Comment la fondation envisage-t-elle son avenir ?

Grâce notamment à la prise en charge de la rémunération de ses collaborateurs·rices sous forme de forfaits préétablis, accordés par l’ONE, sinon sur base de conventions conclues avec le ministère de l’Education nationale et le ministère du Travail, quelque 90 % des dépenses de l’EPI sont prises en charge par l’Etat. Pour les 10 % restants, la fondation reste tributaire de soutiens et de dons qui lui parviennent de la part de structures actives dans le domaine social comme celles mentionnées ci-avant, d’entreprises privées, de services clubs et de donateur·rices individuel·les, sans la générosité desquel·les l’EPI ne serait pas en mesure de répondre aux missions qu’elle s’est données.

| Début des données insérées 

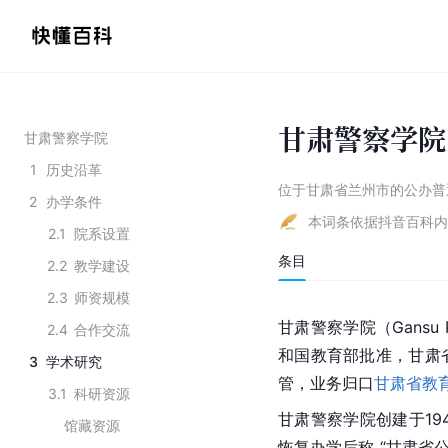
甘肃警察学院
甘肃警察学院
1
历史沿革
位于甘肃省兰州市的公办普
2
办学条件
本词条依据抖音百科内
2.1
院系设置
条目
2.2
教学建设
2.3
师资规模
甘肃警察学院（Gansu Po
2.4
合作交流
和国教育部批准，甘肃
3
学术研究
管，业务归口
甘肃省教
3.1
科研资源
甘肃警察学院创建于19
馆藏资源
恢复办学后称 “
甘肃省
公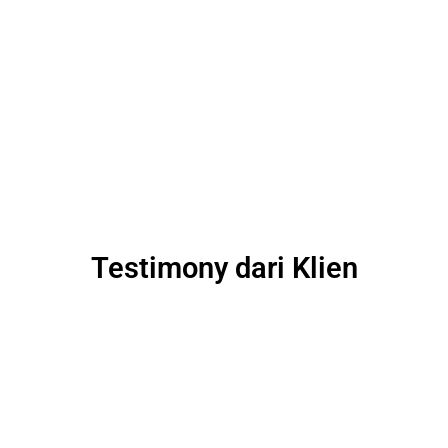
Testimony dari Klien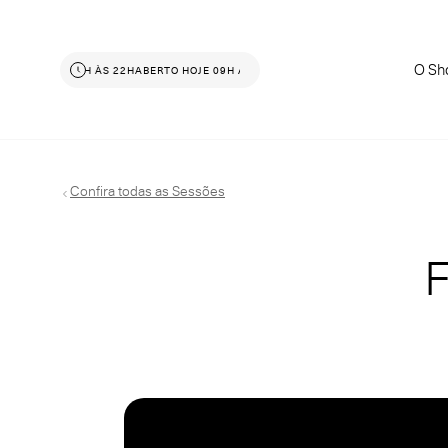
O Sh
O HOJE 09H ÀS 22H
ABERTO HOJE 09H ÀS 22H
Confira todas as Sessões
F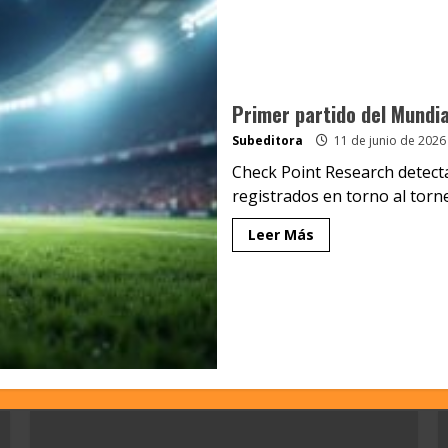
Primer partido del Mundia
Subeditora
11 de junio de 2026
Check Point Research detect
registrados en torno al torne
Leer Más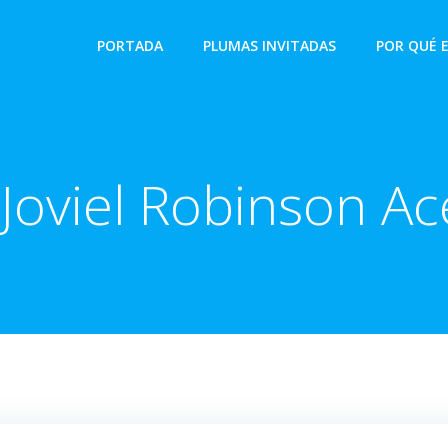
PORTADA
PLUMAS INVITADAS
POR QUÉ 
Joviel Robinson A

Quant aux perspectives qui se dégagent du projet de loi n° 7994 et à la réorientation qu’il prévoit en matière de protection de la jeunesse, l’EPI croit pouvoir affronter l’avenir avec sérénité. Son objectif d’assurer l’accompagnement de jeunes dans un esprit ouvert de compréhension de leurs problèmes et de leurs ambitions n’en sera pas affecté. Elle pourra continuer à privilégier un accompagnement qui maintient, sinon rétablit, dans la mesure du possible, le milieu familial d’origine des jeunes pris en charge. Consciente de la valeur d’une formation scolaire optimale, elle les encourage à fréquenter l’école et les aide à réussir leurs formations, sinon à leur trouver un travail conforme à leurs compétences. Dans l’esprit de l’article 27 de la convention de 1989, l’EPI continuera à contribuer à l’amélioration de leurs perspectives de réussite dans leur vie affective, sociale et professionnelle. 

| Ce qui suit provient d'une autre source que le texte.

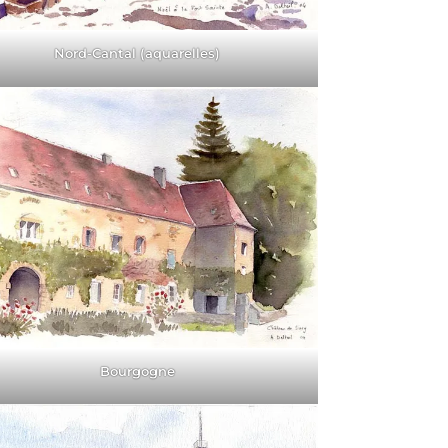
Nord-Cantal (aquarelles)
Bourgogne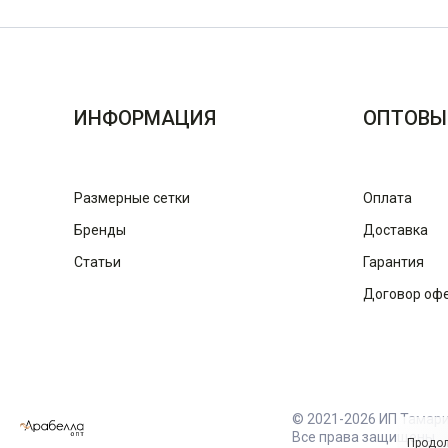
ИНФОРМАЦИЯ
ОПТОВЫ
Размерные сетки
Оплата
Бренды
Доставка
Статьи
Гарантия
Договор оф
© 2021-2026 ИП Тамар
Все права защищены
Продол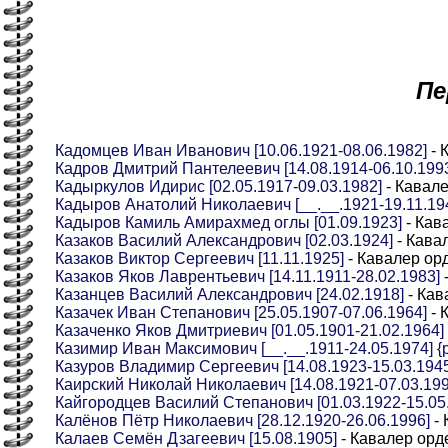
Пе
Кадомцев Иван Иванович [10.06.1921-08.06.1982]
- 
Кадров Дмитрий Пантелеевич [14.08.1914-06.10.199
Кадыркулов Идирис [02.05.1917-09.03.1982]
- Кавале
Кадыров Анатолий Николаевич [__.__.1921-19.11.1944
Кадыров Камиль Амирахмед оглы [01.09.1923]
- Кав
Казаков Василий Александрович [02.03.1924]
- Кава
Казаков Виктор Сергеевич [11.11.1925]
- Кавалер ор
Казаков Яков Лаврентьевич [14.11.1911-28.02.1983]
Казанцев Василий Александрович [24.02.1918]
- Кав
Казачек Иван Степанович [25.05.1907-07.06.1964]
- 
Казаченко Яков Дмитриевич [01.05.1901-21.02.1964]
Казимир Иван Максимович [__.__.1911-24.05.1974] {р
Казуров Владимир Сергеевич [14.08.1923-15.03.1945
Каирский Николай Николаевич [14.08.1921-07.03.199
Кайгородцев Василий Степанович [01.03.1922-15.05
Калёнов Пётр Николаевич [28.12.1920-26.06.1996]
- 
Калаев Семён Дзагеевич [15.08.1905]
- Кавалер орд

Paul Schmit est président de la Fondation EPI. Ju-riste de formation et ancien vice-président du Conseil d’Etat, il est l’auteur de plusieurs publications, entre autres dans forum, sur le droit constitutionnel et le droit administratif.


1 Extraits du préambule de la Convention relative aux droits de l’enfant, adoptée le 20 novembre 1989 par l’Assemblée générale des Nations unies et approuvée par la loi luxembourgeoise du 20 décembre 1993.

2 Cf. proposition de révision du chapitre II de la Constitution (Droits et libertés, art. 31, al. 2) ; premier vote constitutionnel le 9 mars 2022.

3 Déclaration des droits de l’enfant de la Société des Nations, dite déclaration de Genève, du 26 septembre 1924.